Family patterns of psychopathology in psychiatric disorders
Comprehensive Psychiatry, 2015
Objective: Familial loading and crucial outcomes of family history of psychopathology in psychiatric disorders have long been recognized. There has been ample literature providing convincing evidence for the importance of family psychopathology in development of emotional disturbances in children as well as worse outcomes in the course of psychiatric disorders. More often, maternal psychopathology seems to have been an issue of interest rather than paternal psychopathology while effects of second-degree familiality have received almost no attention.
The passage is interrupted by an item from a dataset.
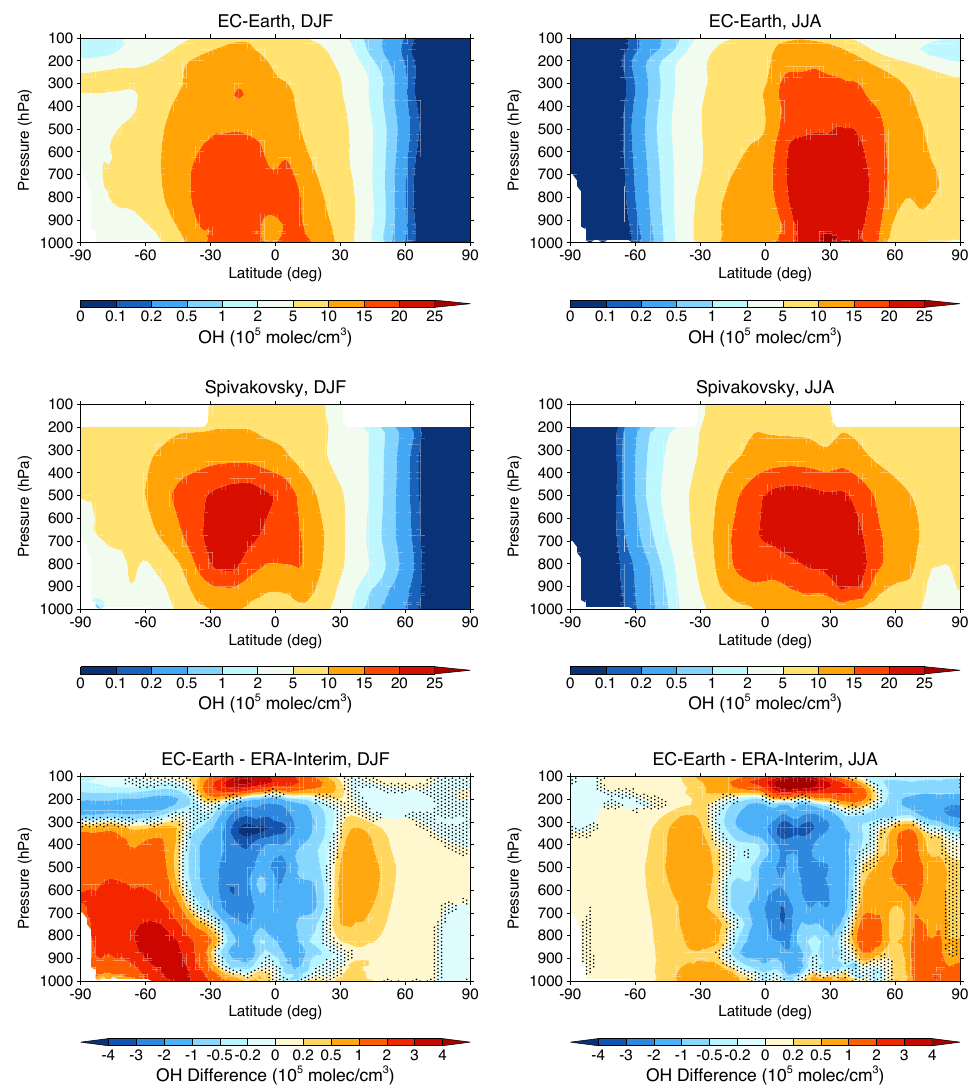
Figure 4. Zonal mean OH concentrations in the reference EC-Earth simulation (top), the climatology of Spivakovsky et al. (2000) reduced by 8% (middle), and the differences between the reference EC-Earth simulation and the corresponding ERA-Interim simulation (bottom) for boreal winter (left) and boreal summer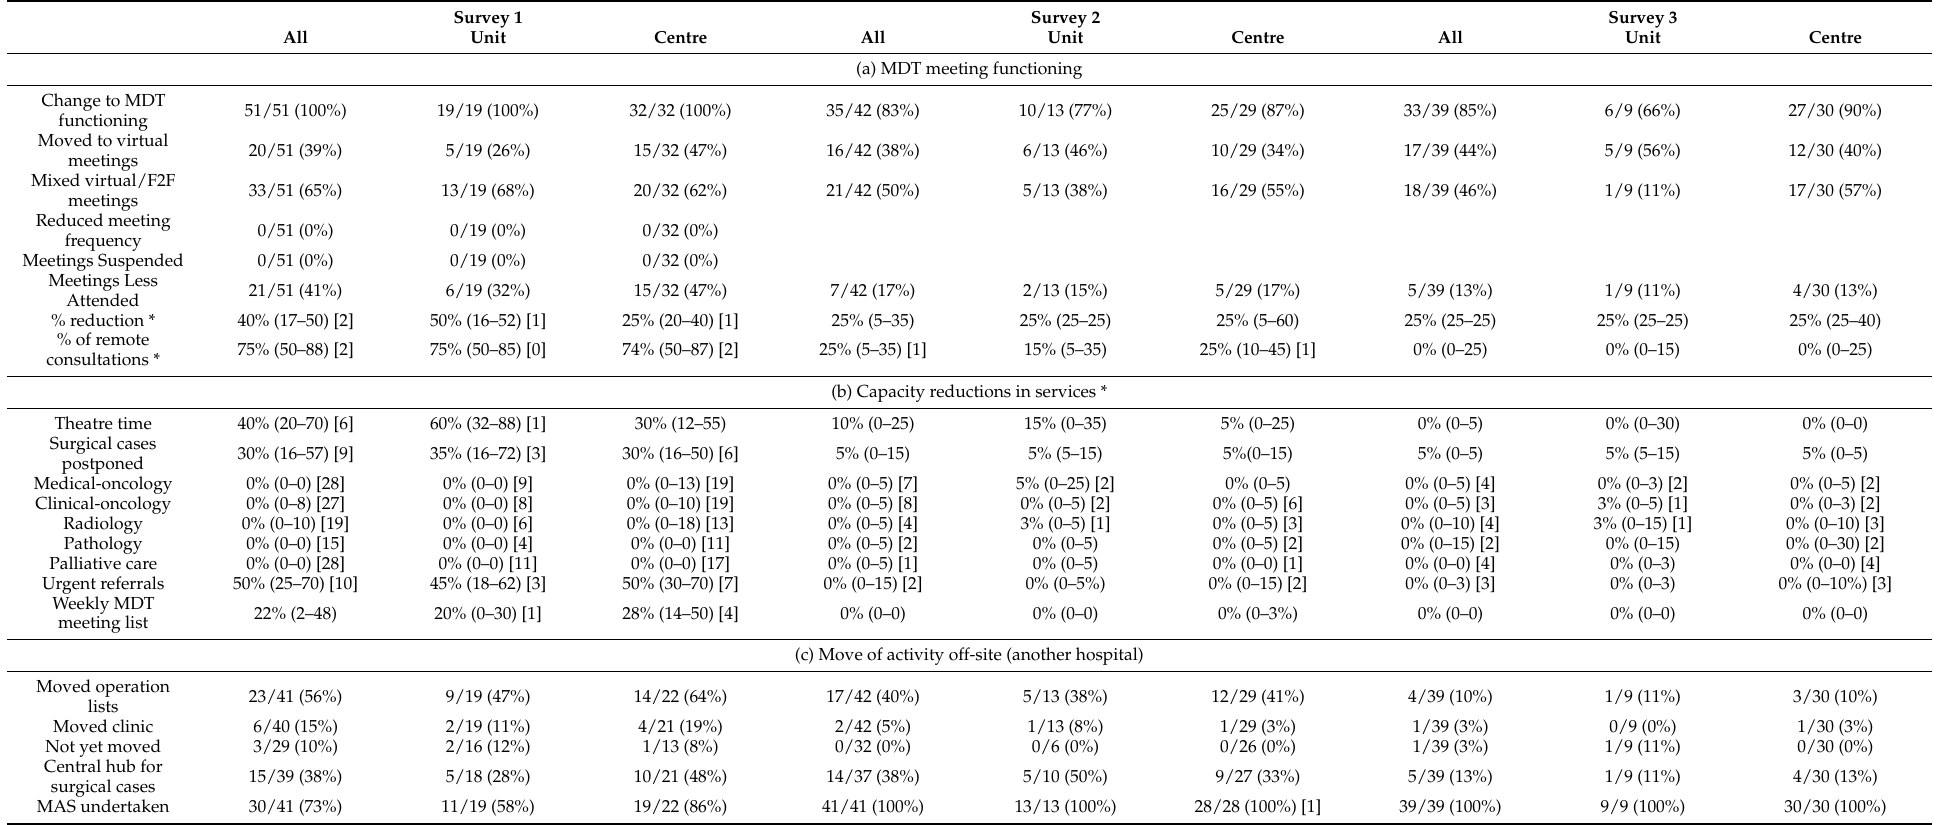
Table 2. Structural changes and workload across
In this study, we addressed the relations between affected first-and second-degree relatives of probands and categories of psychiatric disorders. Method: Subjects were 350 hospitalized psychiatric inpatients, consecutively admitted to psychiatry clinics in Van, Turkey. Mean age was 34.16 (SD ± 12) and 51.4% of the sample consisted of male patients. Assessment of psychopathology in psychiatric probands was conducted based on DSM-IV TR. Familial loading of psychiatric disorders amongst first-and second-degree relatives of patients were initially noted primarily relying on patients' retrospective reports, and confirmed by both phone call and following official health records via the Medical Knowledge System. We analyzed the data using latent class analysis approach. Results: We found four patterns of familial psychopathology. Latent homogeneous subsets of patients due to familial characteristics were as paternal kinship psychopathology with schizophrenia, paternal kinship psychopathology with mood disorders, maternal kinship psychopathology and core family psychopathology. Conclusion: Family patterns were critical to exerting variation in psychiatric disorders of probands and affected relatives. Probands with a core family pattern of psychopathology exhibited the most colorful clinical presentations in terms of variation in psychopathology. We observed a specificity of intergenerational transmission of psychiatric disorders when family patterns of psychopathology were taken into consideration, even second-degree relatives of psychiatric probands.